Heads up to all Canadians: The Nova G3 chuck is on sale at KMS Tools in December for $119.95. This includes a free insert of your choice.


----------



## Glenmore (Sep 10, 2004)

That is a really good price on that chuck. I have a friend that is part of our forum here from England that sent me that chuck for a better price then that all I had to do was buy the insert. I know that I'm a lucky man. But that is a good price when I was looking the chuck was almost 200.00 and the insert alone I got from wood crafter for 34.00 alone.


----------



## nathant (Jul 26, 2010)

lol, think that's a good price? They're on now for $89.95, with insert. Google Nova G3 Chuck. 
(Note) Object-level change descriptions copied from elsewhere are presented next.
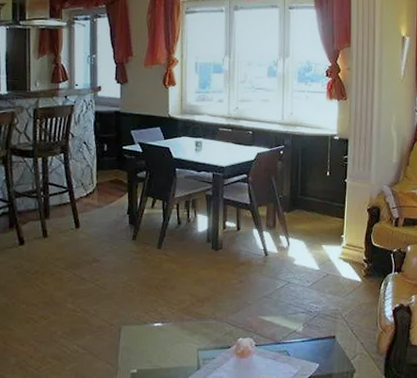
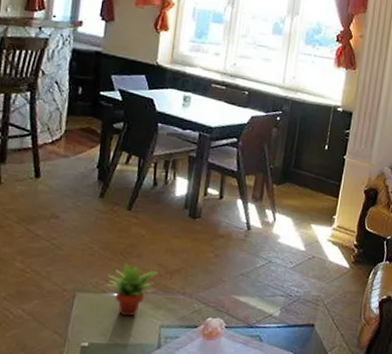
succulent plant: none [147,294,192,343] -> present [106,261,160,317]

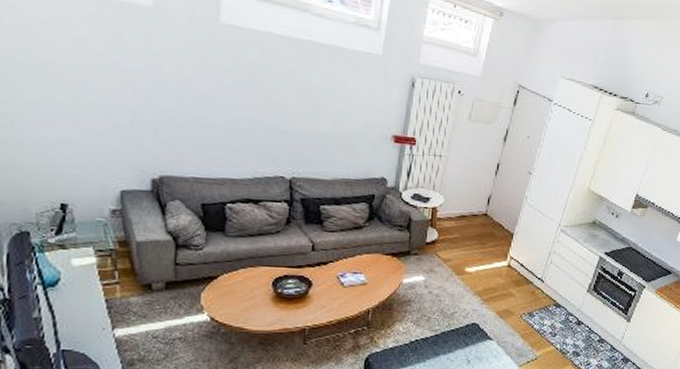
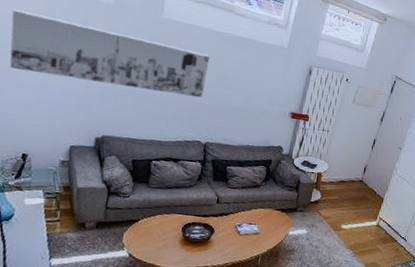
wall art: none [22,20,285,123] -> present [9,9,210,98]

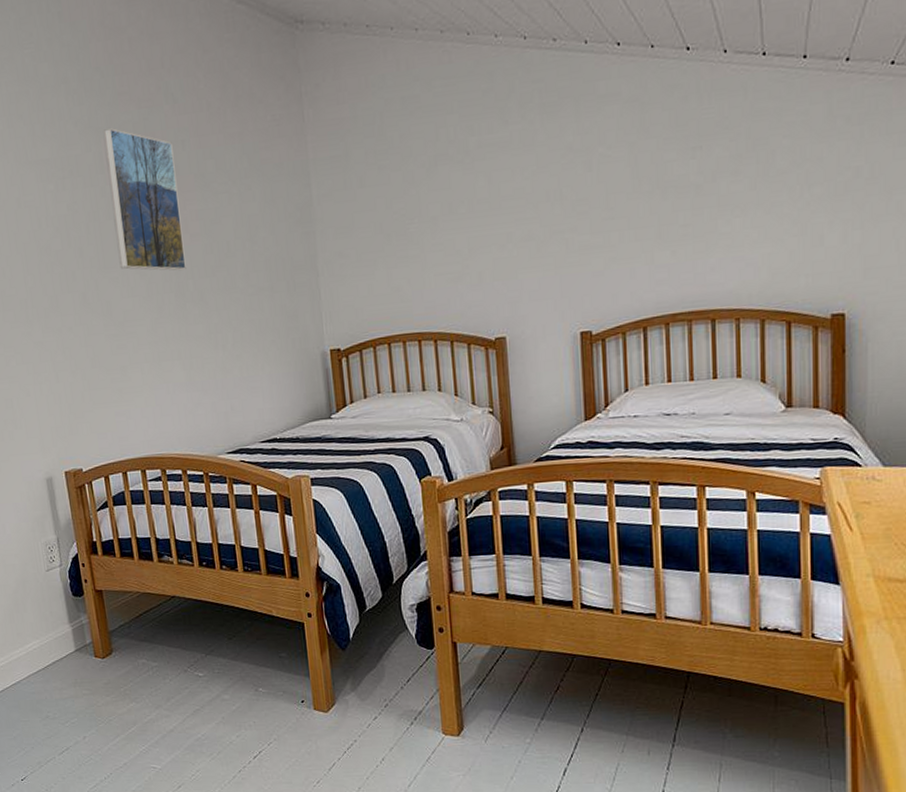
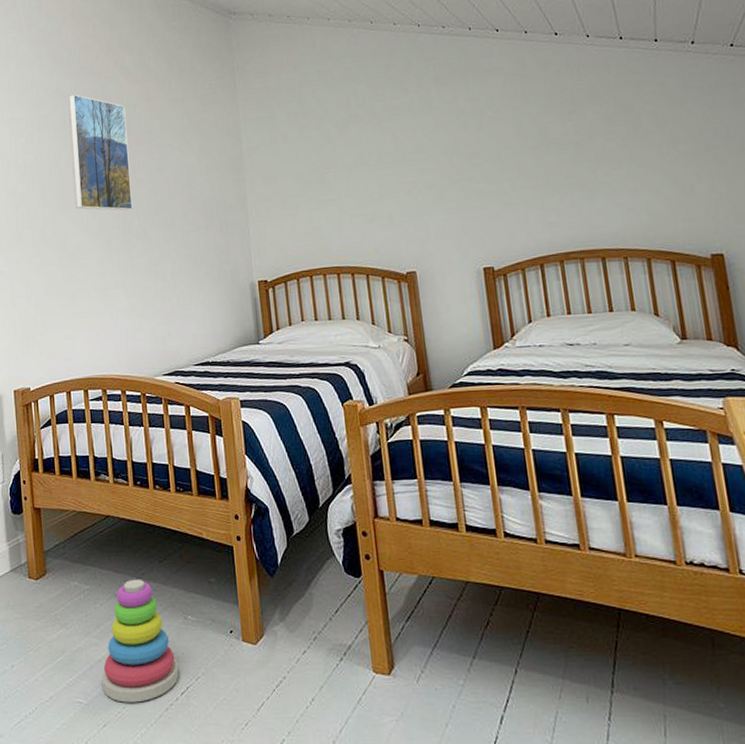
stacking toy: none [174,655,251,767] -> present [101,579,179,703]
(disclosure: I work at KMS)


----------



## crquack (Oct 10, 2008)

Well, make them put it in the flyer! That is seriously good money. If one could choose the jaws it comes with I would buy a second one.


----------



## nathant (Jul 26, 2010)

They don't let me play with the flyer... just the interwebz. =) It's "in-store specialed" so I've imported that price to the web too (don't think I can post it though) - kmstools.com/nova-g3-chuck-412


----------



## crquack (Oct 10, 2008)

Are you in the Coquitlam store?


----------



## nathant (Jul 26, 2010)

Yessir. Or more accurately, the head office in Coquitlam - I look after online sales.


----------